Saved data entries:
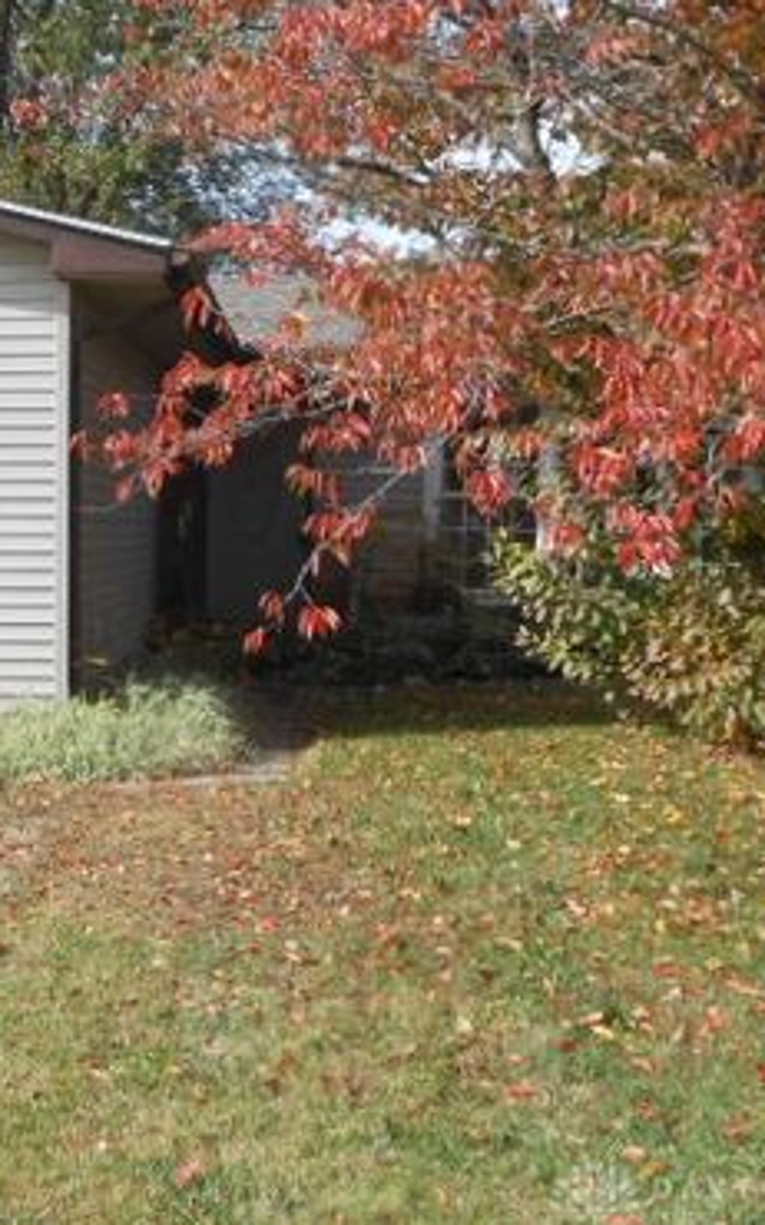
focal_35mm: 63
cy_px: 617
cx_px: 50
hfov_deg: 20.1
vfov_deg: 32.5
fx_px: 2103
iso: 80
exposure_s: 1/320
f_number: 4.5
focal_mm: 7.8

## [Problem statement]
What is needed is every record above, returned exactly, with the pictures omitted.

## [Answer section]
focal_35mm: 63
cy_px: 617
cx_px: 50
hfov_deg: 20.1
vfov_deg: 32.5
fx_px: 2103
iso: 80
exposure_s: 1/320
f_number: 4.5
focal_mm: 7.8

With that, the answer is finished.